(Data excerpts)
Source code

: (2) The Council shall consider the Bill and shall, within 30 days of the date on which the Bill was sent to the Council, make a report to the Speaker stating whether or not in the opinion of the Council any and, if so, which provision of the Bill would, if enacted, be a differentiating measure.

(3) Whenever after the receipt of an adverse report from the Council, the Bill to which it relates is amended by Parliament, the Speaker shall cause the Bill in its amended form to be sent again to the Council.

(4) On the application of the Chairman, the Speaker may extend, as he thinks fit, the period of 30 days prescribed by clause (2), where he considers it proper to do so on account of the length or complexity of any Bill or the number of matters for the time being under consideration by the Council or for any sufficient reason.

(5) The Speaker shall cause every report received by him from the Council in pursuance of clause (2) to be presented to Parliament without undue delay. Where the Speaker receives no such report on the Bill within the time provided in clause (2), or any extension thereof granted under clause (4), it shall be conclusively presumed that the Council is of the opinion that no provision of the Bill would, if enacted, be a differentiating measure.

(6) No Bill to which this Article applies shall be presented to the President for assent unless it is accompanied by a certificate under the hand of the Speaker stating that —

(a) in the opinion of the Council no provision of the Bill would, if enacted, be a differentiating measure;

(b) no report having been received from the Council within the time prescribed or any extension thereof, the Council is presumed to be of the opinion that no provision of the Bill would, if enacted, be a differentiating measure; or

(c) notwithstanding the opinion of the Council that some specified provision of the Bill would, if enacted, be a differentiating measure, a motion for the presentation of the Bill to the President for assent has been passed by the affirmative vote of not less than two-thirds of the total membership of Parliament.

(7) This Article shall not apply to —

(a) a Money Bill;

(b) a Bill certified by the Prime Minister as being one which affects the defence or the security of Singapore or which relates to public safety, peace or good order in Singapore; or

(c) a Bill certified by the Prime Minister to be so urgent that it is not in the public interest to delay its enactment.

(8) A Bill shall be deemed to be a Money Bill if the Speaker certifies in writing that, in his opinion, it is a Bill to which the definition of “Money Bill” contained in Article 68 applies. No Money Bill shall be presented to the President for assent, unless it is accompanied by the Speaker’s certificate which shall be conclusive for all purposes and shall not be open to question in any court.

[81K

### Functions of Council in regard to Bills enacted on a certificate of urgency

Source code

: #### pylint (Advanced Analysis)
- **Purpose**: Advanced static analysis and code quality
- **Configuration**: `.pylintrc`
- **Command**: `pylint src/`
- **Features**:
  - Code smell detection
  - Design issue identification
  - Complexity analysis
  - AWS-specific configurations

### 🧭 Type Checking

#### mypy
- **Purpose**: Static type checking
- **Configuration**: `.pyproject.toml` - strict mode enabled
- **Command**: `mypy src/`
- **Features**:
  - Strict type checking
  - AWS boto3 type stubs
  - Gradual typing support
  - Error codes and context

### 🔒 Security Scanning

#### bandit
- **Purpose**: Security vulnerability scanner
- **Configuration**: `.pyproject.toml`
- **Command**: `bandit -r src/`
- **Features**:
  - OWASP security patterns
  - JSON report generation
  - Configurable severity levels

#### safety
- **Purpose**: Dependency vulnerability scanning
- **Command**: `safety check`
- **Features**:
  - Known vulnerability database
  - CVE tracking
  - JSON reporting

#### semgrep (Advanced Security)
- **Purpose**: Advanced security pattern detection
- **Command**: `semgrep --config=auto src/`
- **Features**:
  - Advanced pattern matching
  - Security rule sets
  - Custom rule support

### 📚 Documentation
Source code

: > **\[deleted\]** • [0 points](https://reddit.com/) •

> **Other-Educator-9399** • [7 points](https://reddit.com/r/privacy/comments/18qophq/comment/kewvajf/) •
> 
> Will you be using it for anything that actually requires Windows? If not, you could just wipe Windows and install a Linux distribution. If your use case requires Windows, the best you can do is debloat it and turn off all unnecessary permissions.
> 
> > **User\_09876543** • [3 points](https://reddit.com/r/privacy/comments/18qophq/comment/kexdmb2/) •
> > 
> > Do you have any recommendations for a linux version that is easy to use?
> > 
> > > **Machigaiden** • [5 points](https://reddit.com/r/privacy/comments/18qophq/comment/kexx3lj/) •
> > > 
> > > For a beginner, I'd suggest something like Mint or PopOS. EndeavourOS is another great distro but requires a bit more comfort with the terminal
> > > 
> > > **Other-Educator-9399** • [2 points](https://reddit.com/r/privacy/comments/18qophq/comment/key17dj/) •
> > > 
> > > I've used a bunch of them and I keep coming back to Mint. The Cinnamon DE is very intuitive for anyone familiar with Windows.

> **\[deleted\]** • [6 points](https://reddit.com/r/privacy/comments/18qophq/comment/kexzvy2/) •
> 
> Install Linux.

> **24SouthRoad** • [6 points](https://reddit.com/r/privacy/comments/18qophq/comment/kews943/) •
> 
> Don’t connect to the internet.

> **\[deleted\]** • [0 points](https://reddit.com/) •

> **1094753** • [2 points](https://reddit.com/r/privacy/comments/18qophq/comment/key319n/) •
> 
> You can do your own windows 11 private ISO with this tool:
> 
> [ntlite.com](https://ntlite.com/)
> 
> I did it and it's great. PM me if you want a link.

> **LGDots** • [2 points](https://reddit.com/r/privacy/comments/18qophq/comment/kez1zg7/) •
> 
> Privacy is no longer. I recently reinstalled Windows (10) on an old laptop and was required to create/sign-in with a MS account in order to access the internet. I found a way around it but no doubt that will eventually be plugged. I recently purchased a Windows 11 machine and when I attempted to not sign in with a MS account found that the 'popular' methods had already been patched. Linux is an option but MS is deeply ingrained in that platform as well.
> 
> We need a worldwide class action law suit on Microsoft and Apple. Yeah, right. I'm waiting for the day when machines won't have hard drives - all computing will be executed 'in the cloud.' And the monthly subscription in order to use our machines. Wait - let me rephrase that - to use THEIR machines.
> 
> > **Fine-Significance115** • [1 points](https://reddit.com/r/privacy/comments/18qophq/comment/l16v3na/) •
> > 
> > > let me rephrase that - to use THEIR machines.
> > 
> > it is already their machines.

WHAT NEEDS TO BE DONE -> Reproduce every item in the data excerpts above, character for character.

WRITTEN RESPONSE ->
Source code

: (2) The Council shall consider the Bill and shall, within 30 days of the date on which the Bill was sent to the Council, make a report to the Speaker stating whether or not in the opinion of the Council any and, if so, which provision of the Bill would, if enacted, be a differentiating measure.

(3) Whenever after the receipt of an adverse report from the Council, the Bill to which it relates is amended by Parliament, the Speaker shall cause the Bill in its amended form to be sent again to the Council.

(4) On the application of the Chairman, the Speaker may extend, as he thinks fit, the period of 30 days prescribed by clause (2), where he considers it proper to do so on account of the length or complexity of any Bill or the number of matters for the time being under consideration by the Council or for any sufficient reason.

(5) The Speaker shall cause every report received by him from the Council in pursuance of clause (2) to be presented to Parliament without undue delay. Where the Speaker receives no such report on the Bill within the time provided in clause (2), or any extension thereof granted under clause (4), it shall be conclusively presumed that the Council is of the opinion that no provision of the Bill would, if enacted, be a differentiating measure.

(6) No Bill to which this Article applies shall be presented to the President for assent unless it is accompanied by a certificate under the hand of the Speaker stating that —

(a) in the opinion of the Council no provision of the Bill would, if enacted, be a differentiating measure;

(b) no report having been received from the Council within the time prescribed or any extension thereof, the Council is presumed to be of the opinion that no provision of the Bill would, if enacted, be a differentiating measure; or

(c) notwithstanding the opinion of the Council that some specified provision of the Bill would, if enacted, be a differentiating measure, a motion for the presentation of the Bill to the President for assent has been passed by the affirmative vote of not less than two-thirds of the total membership of Parliament.

(7) This Article shall not apply to —

(a) a Money Bill;

(b) a Bill certified by the Prime Minister as being one which affects the defence or the security of Singapore or which relates to public safety, peace or good order in Singapore; or

(c) a Bill certified by the Prime Minister to be so urgent that it is not in the public interest to delay its enactment.

(8) A Bill shall be deemed to be a Money Bill if the Speaker certifies in writing that, in his opinion, it is a Bill to which the definition of “Money Bill” contained in Article 68 applies. No Money Bill shall be presented to the President for assent, unless it is accompanied by the Speaker’s certificate which shall be conclusive for all purposes and shall not be open to question in any court.

[81K

### Functions of Council in regard to Bills enacted on a certificate of urgency

Source code

: #### pylint (Advanced Analysis)
- **Purpose**: Advanced static analysis and code quality
- **Configuration**: `.pylintrc`
- **Command**: `pylint src/`
- **Features**:
  - Code smell detection
  - Design issue identification
  - Complexity analysis
  - AWS-specific configurations

### 🧭 Type Checking

#### mypy
- **Purpose**: Static type checking
- **Configuration**: `.pyproject.toml` - strict mode enabled
- **Command**: `mypy src/`
- **Features**:
  - Strict type checking
  - AWS boto3 type stubs
  - Gradual typing support
  - Error codes and context

### 🔒 Security Scanning

#### bandit
- **Purpose**: Security vulnerability scanner
- **Configuration**: `.pyproject.toml`
- **Command**: `bandit -r src/`
- **Features**:
  - OWASP security patterns
  - JSON report generation
  - Configurable severity levels

#### safety
- **Purpose**: Dependency vulnerability scanning
- **Command**: `safety check`
- **Features**:
  - Known vulnerability database
  - CVE tracking
  - JSON reporting

#### semgrep (Advanced Security)
- **Purpose**: Advanced security pattern detection
- **Command**: `semgrep --config=auto src/`
- **Features**:
  - Advanced pattern matching
  - Security rule sets
  - Custom rule support

### 📚 Documentation
Source code

: > **\[deleted\]** • [0 points](https://reddit.com/) •

> **Other-Educator-9399** • [7 points](https://reddit.com/r/privacy/comments/18qophq/comment/kewvajf/) •
> 
> Will you be using it for anything that actually requires Windows? If not, you could just wipe Windows and install a Linux distribution. If your use case requires Windows, the best you can do is debloat it and turn off all unnecessary permissions.
> 
> > **User\_09876543** • [3 points](https://reddit.com/r/privacy/comments/18qophq/comment/kexdmb2/) •
> > 
> > Do you have any recommendations for a linux version that is easy to use?
> > 
> > > **Machigaiden** • [5 points](https://reddit.com/r/privacy/comments/18qophq/comment/kexx3lj/) •
> > > 
> > > For a beginner, I'd suggest something like Mint or PopOS. EndeavourOS is another great distro but requires a bit more comfort with the terminal
> > > 
> > > **Other-Educator-9399** • [2 points](https://reddit.com/r/privacy/comments/18qophq/comment/key17dj/) •
> > > 
> > > I've used a bunch of them and I keep coming back to Mint. The Cinnamon DE is very intuitive for anyone familiar with Windows.

> **\[deleted\]** • [6 points](https://reddit.com/r/privacy/comments/18qophq/comment/kexzvy2/) •
> 
> Install Linux.

> **24SouthRoad** • [6 points](https://reddit.com/r/privacy/comments/18qophq/comment/kews943/) •
> 
> Don’t connect to the internet.

> **\[deleted\]** • [0 points](https://reddit.com/) •

> **1094753** • [2 points](https://reddit.com/r/privacy/comments/18qophq/comment/key319n/) •
> 
> You can do your own windows 11 private ISO with this tool:
> 
> [ntlite.com](https://ntlite.com/)
> 
> I did it and it's great. PM me if you want a link.

> **LGDots** • [2 points](https://reddit.com/r/privacy/comments/18qophq/comment/kez1zg7/) •
> 
> Privacy is no longer. I recently reinstalled Windows (10) on an old laptop and was required to create/sign-in with a MS account in order to access the internet. I found a way around it but no doubt that will eventually be plugged. I recently purchased a Windows 11 machine and when I attempted to not sign in with a MS account found that the 'popular' methods had already been patched. Linux is an option but MS is deeply ingrained in that platform as well.
> 
> We need a worldwide class action law suit on Microsoft and Apple. Yeah, right. I'm waiting for the day when machines won't have hard drives - all computing will be executed 'in the cloud.' And the monthly subscription in order to use our machines. Wait - let me rephrase that - to use THEIR machines.
> 
> > **Fine-Significance115** • [1 points](https://reddit.com/r/privacy/comments/18qophq/comment/l16v3na/) •
> > 
> > > let me rephrase that - to use THEIR machines.
> > 
> > it is already their machines.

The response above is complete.